Upcoming version 3 promises to be more like a robust digital repository program.
Pros: metadata expressed/stored in XML, robust rights/security/access, can now support complex objects (ex: video running in one window, transcription running in the other), LDAP authen., can set up groups, students by course (manually, not tied to SIS)
Cons: No Mac entry client, no usage tracking, only depositor or staff–no robust entry divisions
v. 3 may incorporate SCORM, may have WebCT tie ins
4) dSpace, Michael Leach, Physics Research Library, Harvard
Goal: “support the transformation of scholarly communication” (Hooray–someone thinking outside the institutional silo!)
* test a new model of participation
* 5 digital objects: articles (pre-, post-, and current-print); theses; video (streaming and static); serials; datasets; learning objects, broadly defined
* study implementation of Dublin Core
* study work flow and work load analysis
* test scaling
* research interface
* user needs analysis
* marketing and publicity
* policy development
* $$ Open Source
* accepted by libraries
* collections-based, not subject-based (they wanted to mirror Harvard’s highly decentralised dept. structures)
* integrated with what they have (Apache, Tomcat)
* metadata support (plus possible METS support in future)

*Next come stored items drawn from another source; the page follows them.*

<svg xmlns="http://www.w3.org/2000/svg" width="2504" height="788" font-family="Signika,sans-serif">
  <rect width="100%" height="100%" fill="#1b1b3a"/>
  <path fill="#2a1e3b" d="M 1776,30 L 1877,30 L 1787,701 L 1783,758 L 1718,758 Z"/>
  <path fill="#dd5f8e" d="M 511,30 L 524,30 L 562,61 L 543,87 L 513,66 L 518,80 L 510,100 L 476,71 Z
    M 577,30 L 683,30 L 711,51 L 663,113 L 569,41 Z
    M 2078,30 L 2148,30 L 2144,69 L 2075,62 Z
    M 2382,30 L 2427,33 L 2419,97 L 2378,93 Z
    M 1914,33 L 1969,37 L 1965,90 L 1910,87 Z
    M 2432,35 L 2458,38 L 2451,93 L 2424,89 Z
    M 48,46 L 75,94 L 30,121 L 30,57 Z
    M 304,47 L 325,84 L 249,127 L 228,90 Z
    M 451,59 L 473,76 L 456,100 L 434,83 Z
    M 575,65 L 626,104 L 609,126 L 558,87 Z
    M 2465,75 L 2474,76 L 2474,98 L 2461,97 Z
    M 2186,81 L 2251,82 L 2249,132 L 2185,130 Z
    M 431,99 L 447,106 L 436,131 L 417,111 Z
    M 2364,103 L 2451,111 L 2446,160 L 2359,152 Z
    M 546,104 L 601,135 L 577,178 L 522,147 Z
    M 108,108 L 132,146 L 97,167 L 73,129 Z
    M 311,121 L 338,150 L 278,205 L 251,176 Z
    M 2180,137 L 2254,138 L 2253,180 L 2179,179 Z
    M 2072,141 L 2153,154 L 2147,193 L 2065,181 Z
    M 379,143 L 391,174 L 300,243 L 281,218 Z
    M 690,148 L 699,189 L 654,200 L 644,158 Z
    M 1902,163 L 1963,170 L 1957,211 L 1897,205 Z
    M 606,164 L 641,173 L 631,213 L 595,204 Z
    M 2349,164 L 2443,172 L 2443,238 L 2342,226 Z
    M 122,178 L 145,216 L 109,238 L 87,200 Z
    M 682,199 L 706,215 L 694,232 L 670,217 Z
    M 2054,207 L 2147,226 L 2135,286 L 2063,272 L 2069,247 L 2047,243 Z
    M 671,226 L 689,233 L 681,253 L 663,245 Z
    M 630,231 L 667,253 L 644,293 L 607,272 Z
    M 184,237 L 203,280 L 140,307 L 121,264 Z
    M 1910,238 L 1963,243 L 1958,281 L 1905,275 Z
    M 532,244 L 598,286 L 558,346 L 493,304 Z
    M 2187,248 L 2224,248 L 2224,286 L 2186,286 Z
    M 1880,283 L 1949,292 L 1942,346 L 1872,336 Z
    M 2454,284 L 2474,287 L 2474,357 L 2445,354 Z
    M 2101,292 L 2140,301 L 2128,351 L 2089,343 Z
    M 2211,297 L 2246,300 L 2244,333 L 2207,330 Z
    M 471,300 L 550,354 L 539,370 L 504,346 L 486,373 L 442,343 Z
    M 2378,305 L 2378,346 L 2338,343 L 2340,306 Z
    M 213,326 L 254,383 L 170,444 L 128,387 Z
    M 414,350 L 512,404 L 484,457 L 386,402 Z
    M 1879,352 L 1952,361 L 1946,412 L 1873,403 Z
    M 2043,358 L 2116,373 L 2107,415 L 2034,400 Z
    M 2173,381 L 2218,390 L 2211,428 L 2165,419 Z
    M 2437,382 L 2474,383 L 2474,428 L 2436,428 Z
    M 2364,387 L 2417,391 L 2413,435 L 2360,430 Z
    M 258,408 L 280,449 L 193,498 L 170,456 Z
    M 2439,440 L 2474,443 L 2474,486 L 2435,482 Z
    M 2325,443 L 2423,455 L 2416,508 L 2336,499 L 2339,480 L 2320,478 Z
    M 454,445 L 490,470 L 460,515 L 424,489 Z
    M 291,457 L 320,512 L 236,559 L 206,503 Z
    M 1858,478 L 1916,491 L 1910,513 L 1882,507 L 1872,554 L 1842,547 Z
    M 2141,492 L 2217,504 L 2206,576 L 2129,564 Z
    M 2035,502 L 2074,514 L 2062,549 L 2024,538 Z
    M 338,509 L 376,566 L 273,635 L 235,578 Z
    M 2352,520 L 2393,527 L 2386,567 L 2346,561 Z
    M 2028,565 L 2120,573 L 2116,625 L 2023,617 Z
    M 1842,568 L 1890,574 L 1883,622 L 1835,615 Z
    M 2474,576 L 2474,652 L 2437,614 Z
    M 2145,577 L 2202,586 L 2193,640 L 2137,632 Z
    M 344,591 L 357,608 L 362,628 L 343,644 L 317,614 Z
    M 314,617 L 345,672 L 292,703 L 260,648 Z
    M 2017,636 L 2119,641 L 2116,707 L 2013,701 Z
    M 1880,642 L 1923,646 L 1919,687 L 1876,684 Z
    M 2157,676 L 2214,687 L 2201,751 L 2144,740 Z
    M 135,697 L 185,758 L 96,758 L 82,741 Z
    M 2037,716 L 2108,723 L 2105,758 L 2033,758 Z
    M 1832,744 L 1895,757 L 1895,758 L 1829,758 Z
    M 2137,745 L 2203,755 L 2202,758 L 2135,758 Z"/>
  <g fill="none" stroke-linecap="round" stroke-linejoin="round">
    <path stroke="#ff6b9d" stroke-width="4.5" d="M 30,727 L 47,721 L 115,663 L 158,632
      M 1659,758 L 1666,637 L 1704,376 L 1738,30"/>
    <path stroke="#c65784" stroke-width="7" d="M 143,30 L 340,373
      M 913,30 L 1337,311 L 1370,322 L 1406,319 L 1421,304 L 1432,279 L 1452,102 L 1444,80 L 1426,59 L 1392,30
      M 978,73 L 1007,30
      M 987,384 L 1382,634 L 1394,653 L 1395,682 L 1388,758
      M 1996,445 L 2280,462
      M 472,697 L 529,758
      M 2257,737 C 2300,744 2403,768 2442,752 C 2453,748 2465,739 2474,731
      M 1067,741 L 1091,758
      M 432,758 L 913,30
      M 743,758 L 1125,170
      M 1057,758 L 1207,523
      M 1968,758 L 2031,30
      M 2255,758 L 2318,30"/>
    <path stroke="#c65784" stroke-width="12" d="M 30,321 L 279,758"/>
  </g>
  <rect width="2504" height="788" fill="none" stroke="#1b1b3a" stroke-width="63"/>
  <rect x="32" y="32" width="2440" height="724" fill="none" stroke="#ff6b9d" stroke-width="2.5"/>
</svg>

Faculty response: all over the map (“but I already have my stuff on my web site”), but archival persistence became a big selling point along with search capabilities
Publisher response: trying to integrate dSpace with publishers sites so when faculty submit to publisher a simple button click will also dump materials into dSpace. cool.

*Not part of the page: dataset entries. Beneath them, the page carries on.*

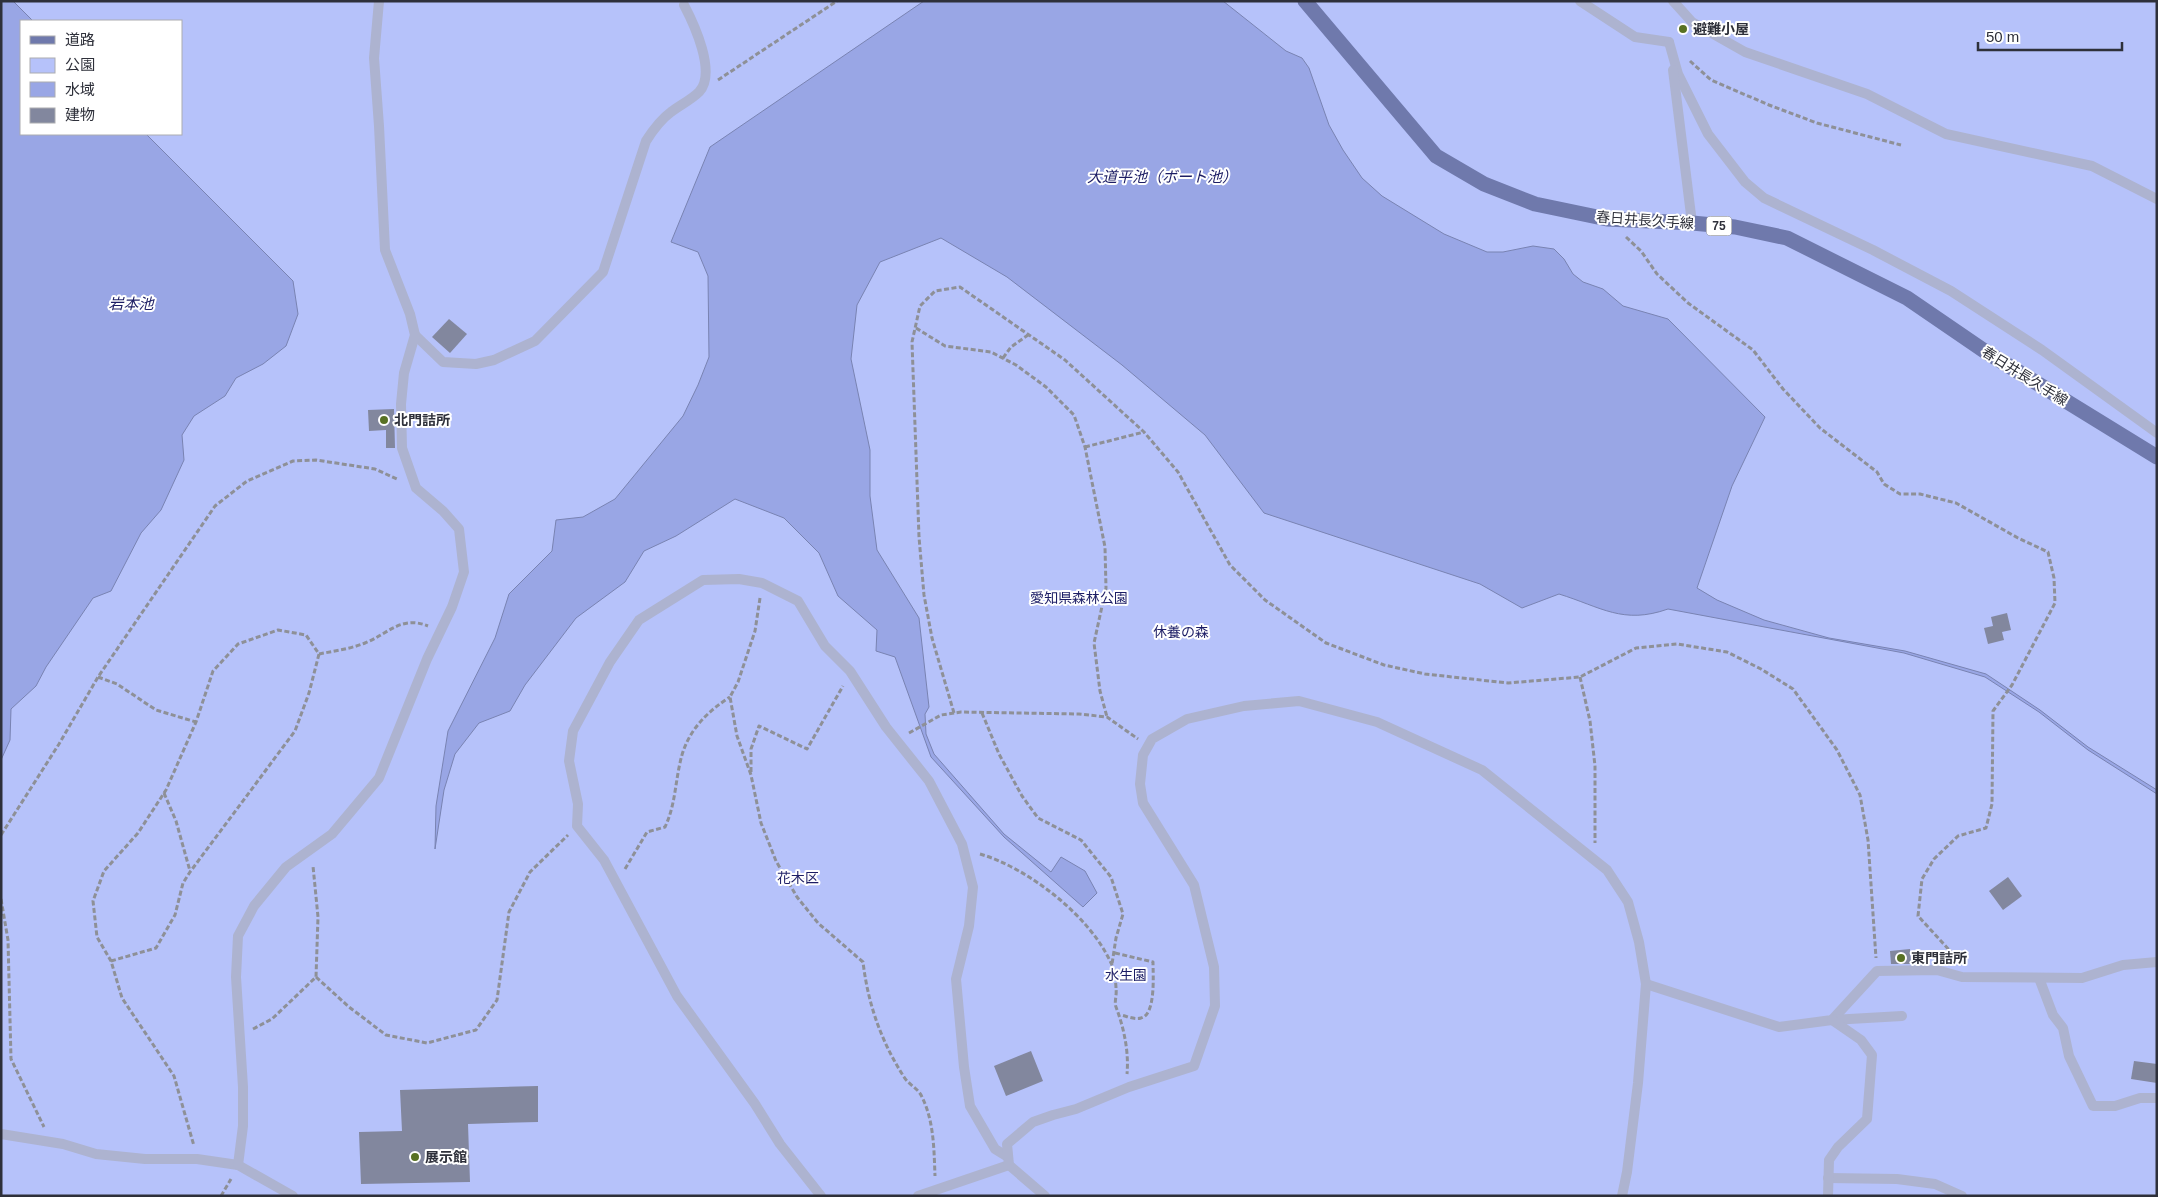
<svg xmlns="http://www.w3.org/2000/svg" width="2158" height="1197" font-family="Arial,'Noto Sans JP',sans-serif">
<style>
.green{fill:#b6c2fa;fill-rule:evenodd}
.water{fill:#99a6e5;stroke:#7983b2}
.building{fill:#82879e}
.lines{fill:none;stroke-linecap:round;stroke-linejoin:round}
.path{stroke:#8e9097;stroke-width:3;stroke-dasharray:5 2.5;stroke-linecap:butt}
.lane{stroke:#adb3d0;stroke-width:10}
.primary{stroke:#6f79ac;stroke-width:15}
.poi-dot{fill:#587123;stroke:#fff;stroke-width:2}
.labels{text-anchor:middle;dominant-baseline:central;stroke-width:4;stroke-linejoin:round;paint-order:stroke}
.shield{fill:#fff;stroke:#6d6e75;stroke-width:1}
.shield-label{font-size:12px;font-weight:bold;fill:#2e303a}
.poi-label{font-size:14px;font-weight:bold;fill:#2e303a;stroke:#fff;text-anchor:start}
.street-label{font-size:14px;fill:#2e303a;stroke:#fff}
.park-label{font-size:14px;fill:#1c1d65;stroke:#fff}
.water-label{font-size:15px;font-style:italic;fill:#1c1d64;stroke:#fff}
</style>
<rect width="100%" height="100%" fill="#f7f8fd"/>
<path class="green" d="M 1,1 L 2157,1 L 2157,1196 L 1,1196 ZM 21,21 L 181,21 L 181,134 L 21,134 Z"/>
<g class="water">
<polygon points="1,1 13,1 33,21 21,21 21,134 146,134 293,281 298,314 286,346 263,364 236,378 225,396 194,416 182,435 184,460 161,510 141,533 111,591 93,598 46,667 36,686 11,709 10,740 1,760"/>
<path d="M 924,1 L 1223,1 L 1286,51 L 1302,58 L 1309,68 L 1329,125 L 1343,150 L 1362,178 L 1382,196 L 1444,234 L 1487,252 L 1503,252 L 1533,246 L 1554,249 L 1564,259 L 1573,274 L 1583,282 L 1603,289 L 1623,306 L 1668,319 L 1765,417 L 1732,486 L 1697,588 L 1717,600 L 1764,620 L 1829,638 L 1905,651 L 1986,674 L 2040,710 L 2088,747 L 2157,790 L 2157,794 L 2088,750 L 2039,712 L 1985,677 L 1904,653 L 1668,609 C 1623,625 1601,607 1559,594 L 1522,608 L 1480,584 L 1264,513 L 1205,435 L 1122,365 L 1007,277 L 941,238 L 880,262 L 857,305 L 851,359 L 870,450 L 870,496 L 877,550 L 919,618 L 929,707 L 925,714 L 926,734 L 934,754 L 1004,834 L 1051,872 L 1061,857 L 1085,871 L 1097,893 L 1083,907 L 1004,837 L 931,757 L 895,657 L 876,651 L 877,630 L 838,596 L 819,553 L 784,518 L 735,499 L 676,536 L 644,551 L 625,582 L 576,618 L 525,685 L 510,711 L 479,723 L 455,754 L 444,790 L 435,849 L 436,806 L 448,731 L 495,638 L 509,594 L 552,551 L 556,520 L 583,517 L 615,499 L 683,416 L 698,385 L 709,357 L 708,276 L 698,252 L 671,242 L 710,147 Z"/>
</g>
<g class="building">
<polygon points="449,319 467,334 450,353 432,337"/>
<polygon points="394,409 395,448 386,448 386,430 369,431 368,410"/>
<polygon points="2007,613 2011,630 2002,632 2004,640 1988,644 1984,628 1993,626 1991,617"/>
<polygon points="2008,877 2022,896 2003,910 1989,891"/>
<polygon points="1910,949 1911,964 1891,964 1890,951"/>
<polygon points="1031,1051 1043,1081 1006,1096 994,1066"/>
<polygon points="2134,1061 2157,1064 2157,1083 2131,1079"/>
<polygon points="538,1086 538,1122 468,1124 470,1182 361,1184 359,1132 402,1131 400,1090"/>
</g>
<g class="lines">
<g class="path">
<polyline points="1690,61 1711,80 1769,105 1817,123 1901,145"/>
<polyline points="718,80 837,1"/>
<polyline points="1626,237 1641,251 1657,274 1688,303 1753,350 1783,389 1820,428 1877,472 1884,484 1900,494 1920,494 1956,503 2018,538 2048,552 2054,578 2055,603 2012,685 1993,711 1992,804 1986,828 1958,836 1934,859 1922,879 1918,916 1952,953"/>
<polyline points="916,328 945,346 991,352 1016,365 1046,387 1074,415 1085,447 1105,547 1106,588 1094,643 1100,691 1107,717"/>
<polyline points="1003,358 1011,347 1028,335"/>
<polyline points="1085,447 1144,432"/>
<path d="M 760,598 L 755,631 L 738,682 L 730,697 L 737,736 L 751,775 L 761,823 L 776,861 L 797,897 L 818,923 L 863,962 C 868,1004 881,1041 904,1077 C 909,1085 919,1089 922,1097 C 934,1121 934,1150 935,1176"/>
<path d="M 319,654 C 334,651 350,649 365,643 C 388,634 401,615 428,626"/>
<polyline points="98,677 117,684 156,710 196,722"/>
<polyline points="1580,677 1590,721 1595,766 1595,843"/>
<polyline points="954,713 932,638 924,595 919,537 912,342 920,306 935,291 960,287 1065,360 1144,432 1178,472 1230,565 1265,600 1326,643 1384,665 1425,674 1508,683 1580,677 1636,648 1677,644 1727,652 1761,669 1793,689 1837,750 1860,795 1868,840 1876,958"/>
<polyline points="982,713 999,754 1022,796 1038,818 1081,840 1111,877 1123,914 1116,938 1112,964"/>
<polyline points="909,733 941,715 961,712 1079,714 1107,717 1138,739"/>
<polyline points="751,772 751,749 759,726 807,749 843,686"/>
<polyline points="164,793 176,821 190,871"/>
<polyline points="1,835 59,744 98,677 215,506 247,481 293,461 316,460 375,469 399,480"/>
<path d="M 980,854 C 1028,868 1090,916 1111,963 C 1114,968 1116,982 1116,989 C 1117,995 1114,1002 1116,1007 C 1124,1028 1129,1052 1127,1074"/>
<path d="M 625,869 L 647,832 L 665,827 C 675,806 675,785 680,763 C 686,733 705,713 730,697"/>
<polyline points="1,899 8,940 11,1059 44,1127"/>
<path d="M 1115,953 L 1153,962 C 1153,974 1156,1015 1141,1018 C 1135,1020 1126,1016 1121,1015"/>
<polyline points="111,961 156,948 175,915 183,883 190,872 295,731 309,693 319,654 306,635 278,630 238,644 213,671 196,722 166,790 138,833 104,871 93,901 97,937 111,961 122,998 174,1076 194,1146"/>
<polyline points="316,977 349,1007 386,1035 427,1043 476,1030 497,1000 509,912 530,872 568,835"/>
<polyline points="253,1029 272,1019 316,977 318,917 313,866"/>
<polyline points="221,1196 231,1179"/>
</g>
<g class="lane">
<polyline points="1580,1 1635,37 1669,42"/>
<polyline points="1673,1 1692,22 1745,52 1867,94 1946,134 2092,166 2157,199"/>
<polyline points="1669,42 1678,74 1708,134 1745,182 1764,198 1873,250 1951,291 2042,350 2157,433"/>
<polyline points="1673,70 1692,223"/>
<path d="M 415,335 L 443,362 L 476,364 L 494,360 L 535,341 L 603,272 L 646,141 C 653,130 660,120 671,112 C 680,105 691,100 699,92 C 717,73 694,24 684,5"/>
<polyline points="2039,978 2053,1015 2063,1028 2069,1056 2093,1106 2115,1106 2140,1098 2157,1098"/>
<polyline points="1646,984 1779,1027 1832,1020 1877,971 1937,970 1962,977 2082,978 2123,965 2157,962"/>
<polyline points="1832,1020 1902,1016"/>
<polyline points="1,1134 63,1144 96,1154 145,1159 197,1159 238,1165 293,1196"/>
<polyline points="238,1165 243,1126 243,1087 236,977 238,936 254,906 286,867 332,834 379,778 427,659 452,607 464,572 459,529 443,511 416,488 402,448 401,404 404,373 415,335 410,314 385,250 379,126 374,58 379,1"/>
<polyline points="1828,1178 1897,1179 1935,1184 1962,1196"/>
<polyline points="821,1196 780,1144 755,1104 677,996 604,860 577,826 578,804 569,761 573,731 610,662 639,620 703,580 739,579 762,583 798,601 825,646 850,671 886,727 929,781 962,844 973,887 969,926 956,979 964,1067 970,1106 995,1149 1008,1157"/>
<polyline points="918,1196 1009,1165"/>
<polyline points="1045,1196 1009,1165 1007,1144 1033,1122 1053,1115 1076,1109 1129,1087 1194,1066 1215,1006 1214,967 1194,885 1143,803 1140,784 1143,755 1152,739 1187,719 1244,706 1299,701 1377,722 1482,770 1607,870 1628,902 1639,942 1646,984 1638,1083 1627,1172 1622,1196"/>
<polyline points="1828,1196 1829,1160 1838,1147 1867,1119 1872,1055 1861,1040 1832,1020"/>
</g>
<polyline class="primary" points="1305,1 1436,156 1484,184 1535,204 1607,219 1692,223 1735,227 1787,238 1907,298 1983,350 2157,457"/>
</g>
<g class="poi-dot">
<circle cx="1683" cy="29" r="5"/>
<circle cx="384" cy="420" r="5"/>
<circle cx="1901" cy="958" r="5"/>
<circle cx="415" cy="1157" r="5"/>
</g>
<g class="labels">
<rect class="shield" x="1706.5" y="216.5" width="25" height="19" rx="4"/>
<g class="shield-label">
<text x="1719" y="226">75</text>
</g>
<g class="poi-label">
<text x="1693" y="29">避難小屋</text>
<text x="394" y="420">北門詰所</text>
<text x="1911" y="958">東門詰所</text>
<text x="425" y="1157">展示館</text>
</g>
<g class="street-label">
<text transform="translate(1645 220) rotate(4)">春日井長久手線</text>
<text transform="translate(2025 376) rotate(32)">春日井長久手線</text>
</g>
<g class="park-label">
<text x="1079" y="598">愛知県森林公園</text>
<text x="1181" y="632">休養の森</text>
<text x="798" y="878">花木区</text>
<text x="1126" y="975">水生園</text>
</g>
<g class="water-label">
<text x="1162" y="176">大道平池（ボート池）</text>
<text x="131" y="303">岩本池</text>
</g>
</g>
<rect width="2158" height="1197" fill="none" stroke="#2e303a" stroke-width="5"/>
<rect x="20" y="20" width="162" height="115" fill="#ffffff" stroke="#abacb0"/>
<rect x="30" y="36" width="25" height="8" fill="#6f79ac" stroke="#abacb0"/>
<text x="65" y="45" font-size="15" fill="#2e303a">道路</text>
<rect x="30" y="58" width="25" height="15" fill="#b6c2fa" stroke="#abacb0"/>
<text x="65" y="70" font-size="15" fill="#2e303a">公園</text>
<rect x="30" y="82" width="25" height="15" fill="#99a6e5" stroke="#abacb0"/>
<text x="65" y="95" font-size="15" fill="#2e303a">水域</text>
<rect x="30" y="108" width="25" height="15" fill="#82879e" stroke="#abacb0"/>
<text x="65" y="120" font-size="15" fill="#2e303a">建物</text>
<path d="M1978 42v8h144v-8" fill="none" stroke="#2e303a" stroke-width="2.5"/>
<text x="1986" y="42" font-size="15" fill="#2e303a" stroke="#ffffff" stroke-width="4" paint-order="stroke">50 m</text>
</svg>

Policies: they are working on these up front. What faculty rights? what publisher rights? etc.
Work flow issues: will be published soon (and request that other dSpace users publish theirs), also realigning some tech positions to accommodate
Training: working on best practices
Metadata: expanding what is “in the box”
Tech Challenge: unresolved firewall/handles issues
Other: looking for Harvard consolidation, consortial opportunities, may outsource it to BioMed Central after all
5) Fedora, Eliot Wilczek, Tufts
Fedora is obviously the most sophisticated in terms of concept. Generally its strongest point is its weakest: it is not a system but an architecture. You can swap out your own front-end, management, storage, dissemination, access, validation, and search functions always assuming you already have them.
It’s repository “plumbing.”
One surprise: they’ve gone from METS to FOXml, their own system.
Policy Issues: using a matrix approach, from highly formatted, top level, top accessibility objects to simple storage of wacky formatted objects.
Sustainability: won’t happen without institutional commitment
Only Fedora and dSpace guys were familiar with TEI
DigiTools 3 and now dSpace might go with METS
Check out what Coalition for Networked Info is doing (Clifford Lynch)
Should UVM consider a “grey literature” repository?